Never talk about politics or religion at the dinner table, so the saying goes.
Most polite, well-mannered brands have tended to eschew the same, either anxious they may cause offence, or simply deeming the topics irrelevant to their category or cause.
And yet, those same brands increasingly obsess over "working at the pace of culture", ‘having cultural relevance’, even "driving culture" (Is there a brand brief written over the past decade that didn’t include a reference to culture? Discuss).
So what happens when politics and culture start bleeding and blending together in one hot, sticky mess?
In August, when Donald Trump drew an equivalence between the actions of white supremacists in Charlottesville and the activists who came to oppose them – mere moments after he had thrown his country’s commitment to the Paris climate agreement in the drink and banned transgender troops from serving in the US military - commentators around the world publically denounced the moral vacuum he created. For the first time in living memory, here is a US president "rejecting the very concept of moral leadership."

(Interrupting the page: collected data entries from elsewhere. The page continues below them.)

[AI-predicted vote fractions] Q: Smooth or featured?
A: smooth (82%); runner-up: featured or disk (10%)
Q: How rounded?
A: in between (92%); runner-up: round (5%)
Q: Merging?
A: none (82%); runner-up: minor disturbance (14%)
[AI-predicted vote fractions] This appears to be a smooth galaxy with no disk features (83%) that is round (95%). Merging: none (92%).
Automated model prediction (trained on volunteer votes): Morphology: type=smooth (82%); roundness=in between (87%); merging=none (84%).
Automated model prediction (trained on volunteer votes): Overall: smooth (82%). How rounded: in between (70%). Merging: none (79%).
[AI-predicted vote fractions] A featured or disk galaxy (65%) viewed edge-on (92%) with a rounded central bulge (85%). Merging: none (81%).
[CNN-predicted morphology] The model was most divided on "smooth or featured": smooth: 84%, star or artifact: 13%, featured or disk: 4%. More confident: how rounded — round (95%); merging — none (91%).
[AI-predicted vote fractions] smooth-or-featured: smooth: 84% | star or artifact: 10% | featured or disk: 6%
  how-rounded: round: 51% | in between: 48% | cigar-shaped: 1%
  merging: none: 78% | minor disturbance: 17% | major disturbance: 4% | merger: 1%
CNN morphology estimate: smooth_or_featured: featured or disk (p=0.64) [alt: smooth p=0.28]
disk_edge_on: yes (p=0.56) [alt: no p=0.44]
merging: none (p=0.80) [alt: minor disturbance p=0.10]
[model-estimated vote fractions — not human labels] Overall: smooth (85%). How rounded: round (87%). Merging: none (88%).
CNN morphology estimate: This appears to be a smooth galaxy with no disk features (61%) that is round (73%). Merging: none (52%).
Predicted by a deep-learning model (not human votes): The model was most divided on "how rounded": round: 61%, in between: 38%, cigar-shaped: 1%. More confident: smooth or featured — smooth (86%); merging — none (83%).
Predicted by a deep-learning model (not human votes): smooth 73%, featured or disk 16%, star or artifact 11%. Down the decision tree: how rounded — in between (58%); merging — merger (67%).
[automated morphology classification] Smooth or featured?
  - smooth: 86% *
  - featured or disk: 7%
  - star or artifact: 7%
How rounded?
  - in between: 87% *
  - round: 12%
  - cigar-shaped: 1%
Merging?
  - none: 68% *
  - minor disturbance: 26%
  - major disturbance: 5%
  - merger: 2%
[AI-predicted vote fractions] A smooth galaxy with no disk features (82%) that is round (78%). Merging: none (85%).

When chief executives of several corporations then took to Twitter and resigned in protest from Trump’s various business advisory panels, their actions were seen as a public statement of moral dissent.
As citizens and as corporations, it’s inarguable that we should hold the leaders of our countries accountable for more than the economy and the operational mechanics of government. But should those chief executive go further and assert corporate moral agency through the day-to-day actions of their businesses and brands? And, to paraphrase Richard Huntington, should a brand take a position, not just have a positioning?
The concept of corporate moral agency – as distinct from corporate social responsibility or purpose – is not new. The term first appears in 1999 in a piece written in the Journal of Business Ethics and then reappears in 2013 via Jon Alexander, the founder the New Citizenship Project. As Alexander puts it, corporate moral agency differs from CSR in one key respect: responsibility is a mechanistic, cause-and-effect concept that is hard to pin down, whereas morality is ‘systemic... an opportunity to act for the positive". The difference between the two is perhaps best illustrated by the philosopher, Dale Jamieson, talking about climate change: "Today we face the possibility that the global environment may be destroyed, yet no one will be responsible for it."
Five years on, a whole new meaning of the word ‘woke’ has made it into mainstream parlance and, as Joe Biden put it recently, "if it wasn’t clear before, it’s clear now: we are living through a battle for the soul of this nation". He was talking about the US, but I’m struggling to think of many countries where that sentiment doesn’t apply right now. In that context, the idea of pure "business as usual" behaviour from brands – the kind that blithely ignores the tectonic cultural shifts happening in people’s lives right now – risks appearing disingenuous and out of touch.
This is complex, nuanced territory to navigate and not for the fainthearted. Some brands, well-meaning or not, too often appear to engage in not much more than a PR exercise, jump on a bandwagon, or co-opt the imagery of a protest movement, all to universal derision.
But when a brand uses its resources to take an authentic, moral stance on something that matters both to that brand and its users, it creates an undeniable, positive impact. It may be a long-term, proactive initiative (think Patagonia giving 100% of its sales on Black Friday to grassroot organisations defending the climate) or short-term and reactive (think Tiki Torches, who swiftly disassociated themselves from the alt-right, when they used Tiki products in Charlottesville).
Considering our corporate moral agency does not mean a brand must always fight a cause by taking the moral high ground, banging a drum. Loudly voicing how worthy we are, especially when a brand is late to the party on a cultural shift, may be the fastest way to send people to sleep. I would wager instead that a wholesale commitment not to perpetrate gender or racial stereotypes in your marketing, for example, is likely to have a greater impact in the long run than a one-off ad announcing your brand’s generic support of gender or racial equality.
It may feel less immediate or newsworthy, but I promise you it will be worth it.
I will leave the last word to John Amaechi, who wrote in August:
"Match your fervent rhetoric and clever use of gifs online with a consistent thread of small, but substantive everyday deeds that illustrate your true principles in a way that truly supports the past and current heros fighting on our behalf."
Amen to that.
With thanks to Caroline Collinson-Jones, strategy director at Sunshine, who first introduced me to the idea of corporate moral agency.